[Opening THE DATA section]
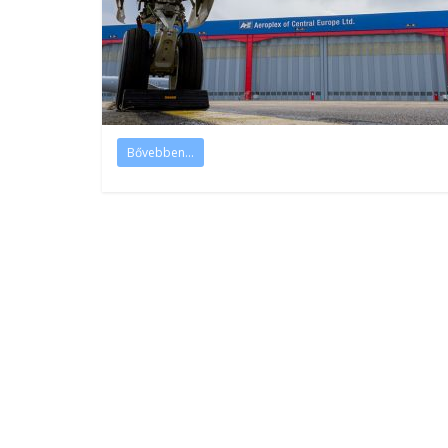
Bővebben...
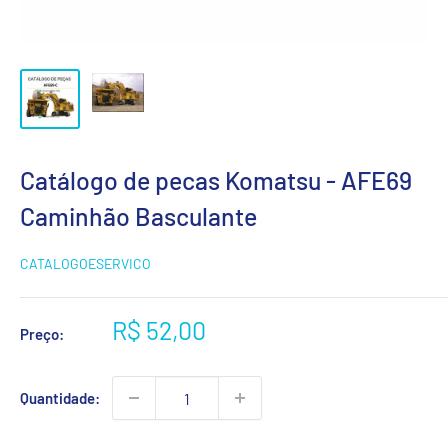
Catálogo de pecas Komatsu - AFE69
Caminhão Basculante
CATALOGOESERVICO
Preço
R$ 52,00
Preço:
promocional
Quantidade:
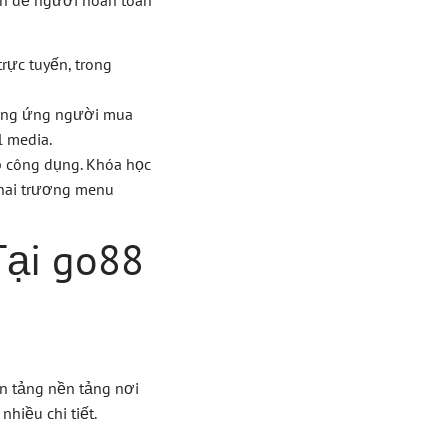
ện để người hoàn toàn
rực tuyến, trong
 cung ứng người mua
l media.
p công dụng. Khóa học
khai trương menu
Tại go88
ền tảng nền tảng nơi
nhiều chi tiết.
[Closing THE DATA section]
ABOUT THIS EXERCISE: Each line from the one that includes "cung ứng người mua" down to the close of the records above is to be given again exactly, and no other line is to appear.

RESULT BELOW:
 cung ứng người mua
l media.
p công dụng. Khóa học
khai trương menu
Tại go88
ền tảng nền tảng nơi
nhiều chi tiết.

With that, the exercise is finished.